# Any safe ice to be found?



## STRONGPERSUADER (Nov 5, 2006)

Any Ice Reports this morning?


----------



## catfish_hunter (May 31, 2005)

Some of the smaller ponds were starting to ice on thursday when I was out, but I didnt stop to check it out...I think it will take about another week of 20degrees or below before we have GOOD ice...But I dont go out unless the ice is 6in or more...


----------



## STRONGPERSUADER (Nov 5, 2006)

Thx catfish, Me an the Wife are going to head over to Wallace Lake here in a few to check it out.


----------



## STRONGPERSUADER (Nov 5, 2006)

Checked out wallace Lake today, All iced over but some areas along the shore. Ice is maybe 2" few more of these cold nights should do it.


----------



## hardwaterfan (Apr 6, 2004)

i went back to a very small pond in the woods, its more of a swamp than a pond actually, it had 1" of ice. a lot of organic material in there, though, so im sure that retards the ice formation. wont be long now for sure!


----------



## billybob7059 (Mar 27, 2005)

I think by next weekend there be safe ice


----------



## true2plue (Jul 12, 2004)

I drove over the Sandusky Bay bridge this evening to find the bay covered with ice...not sure how thick. Ice looks to be quite dirty though!!1


----------



## dock dabber (Mar 20, 2005)

Dockdabber went to 3 of his secrete ponds today just to measure thickness of Ice, guess what? All 3 ponds were wide open, yes wide open. Went home grabed the wax worms long rods and went back out. No Ice in the Delphos area.


----------



## TIGGER (Jan 17, 2006)

Went to the baitshop today and a fella stopped in that stopped at Aquilla lake and said that he walked out 15 feet and came back. Another person got an 1-1/2" on a pond. The snow belt is a different beast here. Geauga county

One last comment - "NO" ice is safe ice!


----------



## peple of the perch (Sep 13, 2004)

Hey,Tigger

I took my cousins to Punderson today for some sledding. It was pretty fun but we only went down 3 times. Before we left I checked the thickness o the ice in the bay. there is about a 1.5 inches of ice off of the docks. I was eventually able to break thru with my heel. Also saw some people take a GIANT satellite dish down the hill with about 5-7 people in it. They had everyone off the hill before they went too. but some people got angry because the people with the satellite dish made sure were worrying about safety and not letting anyone go down. But they had the hole other side of the hill to go down.


----------



## MSmith2004 (Sep 12, 2006)

Speaking of ice, anyone wanna take a newbie out ice fishing when it's safe? Never been in my life and seems like something i'd love doing, however before I invest money in it, i'd like to get out and make sure it's something I would enjoy.


----------



## STRONGPERSUADER (Nov 5, 2006)

Went back to Wallace Lake again today, drilled a few holes. 1.5"-2". with some open shoreline water still. Few guys fishing off the dock had one rainbow. Took some pics.


----------



## RANGER 1 (Mar 11, 2005)

Mat I Will Give You A Shout When The Ice Is Good Then We Can Go To The Osp Were You Shoud Be Able To Catch 1 Or 2


----------



## wave warrior (Oct 2, 2005)

MSmith2004 said:


> Speaking of ice, anyone wanna take a newbie out ice fishing when it's safe? Never been in my life and seems like something i'd love doing, however before I invest money in it, i'd like to get out and make sure it's something I would enjoy.

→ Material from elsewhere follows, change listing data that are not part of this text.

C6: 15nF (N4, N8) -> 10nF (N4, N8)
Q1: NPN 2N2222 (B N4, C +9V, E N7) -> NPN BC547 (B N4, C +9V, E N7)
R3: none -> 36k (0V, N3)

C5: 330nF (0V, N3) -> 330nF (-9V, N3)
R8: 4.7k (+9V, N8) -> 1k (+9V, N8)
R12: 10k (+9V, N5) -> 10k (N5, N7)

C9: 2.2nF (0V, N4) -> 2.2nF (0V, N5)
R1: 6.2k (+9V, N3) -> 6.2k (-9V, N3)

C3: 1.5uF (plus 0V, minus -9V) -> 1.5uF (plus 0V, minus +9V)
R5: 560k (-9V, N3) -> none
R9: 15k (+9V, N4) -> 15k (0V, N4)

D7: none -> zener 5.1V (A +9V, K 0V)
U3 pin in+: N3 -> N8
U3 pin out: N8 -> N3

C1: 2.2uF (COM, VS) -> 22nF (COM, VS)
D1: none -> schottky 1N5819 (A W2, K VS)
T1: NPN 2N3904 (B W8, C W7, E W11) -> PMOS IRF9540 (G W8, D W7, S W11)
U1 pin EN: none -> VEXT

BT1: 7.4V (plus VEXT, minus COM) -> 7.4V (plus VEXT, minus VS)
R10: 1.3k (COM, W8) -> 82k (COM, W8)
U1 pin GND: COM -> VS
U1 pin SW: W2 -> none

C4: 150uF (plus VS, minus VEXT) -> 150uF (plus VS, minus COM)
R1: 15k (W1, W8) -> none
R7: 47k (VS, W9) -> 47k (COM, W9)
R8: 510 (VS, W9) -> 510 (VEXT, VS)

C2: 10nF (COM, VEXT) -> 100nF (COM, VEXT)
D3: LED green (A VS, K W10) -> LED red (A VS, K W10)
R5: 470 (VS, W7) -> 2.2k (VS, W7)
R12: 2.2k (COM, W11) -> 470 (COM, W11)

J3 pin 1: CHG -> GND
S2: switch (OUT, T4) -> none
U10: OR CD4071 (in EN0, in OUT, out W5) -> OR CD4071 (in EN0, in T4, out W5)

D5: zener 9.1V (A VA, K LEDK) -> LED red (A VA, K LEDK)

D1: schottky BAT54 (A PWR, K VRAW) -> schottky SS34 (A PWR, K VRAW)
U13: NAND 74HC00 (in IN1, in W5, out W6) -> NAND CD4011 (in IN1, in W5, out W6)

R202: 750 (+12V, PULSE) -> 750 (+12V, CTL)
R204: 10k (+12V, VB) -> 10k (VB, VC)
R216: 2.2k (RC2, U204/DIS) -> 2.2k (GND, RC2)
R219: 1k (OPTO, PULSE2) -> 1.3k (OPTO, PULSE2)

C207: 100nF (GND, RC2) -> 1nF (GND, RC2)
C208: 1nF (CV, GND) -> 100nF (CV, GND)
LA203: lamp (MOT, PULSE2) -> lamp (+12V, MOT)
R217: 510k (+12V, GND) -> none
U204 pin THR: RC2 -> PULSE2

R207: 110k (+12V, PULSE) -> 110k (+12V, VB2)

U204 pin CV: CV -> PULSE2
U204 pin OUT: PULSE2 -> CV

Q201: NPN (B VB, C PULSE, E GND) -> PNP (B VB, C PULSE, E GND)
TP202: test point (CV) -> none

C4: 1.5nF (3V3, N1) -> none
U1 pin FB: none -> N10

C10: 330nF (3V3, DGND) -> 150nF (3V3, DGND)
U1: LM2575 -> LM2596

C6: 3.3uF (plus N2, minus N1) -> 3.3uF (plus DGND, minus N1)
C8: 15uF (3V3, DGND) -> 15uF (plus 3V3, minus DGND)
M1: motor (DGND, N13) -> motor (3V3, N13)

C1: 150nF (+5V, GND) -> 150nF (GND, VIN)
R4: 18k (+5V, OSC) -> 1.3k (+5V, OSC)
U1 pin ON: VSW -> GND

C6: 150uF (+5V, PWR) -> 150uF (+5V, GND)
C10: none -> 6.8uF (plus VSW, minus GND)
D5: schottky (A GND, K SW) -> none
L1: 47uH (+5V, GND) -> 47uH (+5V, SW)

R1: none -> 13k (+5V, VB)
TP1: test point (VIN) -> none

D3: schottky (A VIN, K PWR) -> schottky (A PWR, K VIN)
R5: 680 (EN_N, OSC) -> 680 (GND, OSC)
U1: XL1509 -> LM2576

not sure where you are but if not i some one here will hook you up1!!


----------



## jmenchhofer (Jan 12, 2007)

I checked a small pond in a park close to my house this afternoon and it was about 80% iced over. I could easily punch through the ice next to the bank with a tile probe. We took the kids sledding this evening at a park across town, and the larger pond there was probably 85% OPEN, with geese all over the place.  The kids had a good time sledding down the hill, though!


----------



## STRONGPERSUADER (Nov 5, 2006)

Stopped at Wallace again today. There is about an inch or so of slush on top of the 2 inch ice from all the snow we are getting. Gonna have to wait til that hardens up now. Temp is suppose to drop somewhat. Hopefully we can be on some ice Saturday.


----------



## swantucky (Dec 21, 2004)

Checked a 1 acre farm pond, 3". 2" of good hard ice and 1" of crap. Supposed to be down to 10f tonight so I think it will build enough to try and pull some gills this weekend.


----------



## peple of the perch (Sep 13, 2004)

I'm going to try a farm pond this weekend that has some nice gills in it.


----------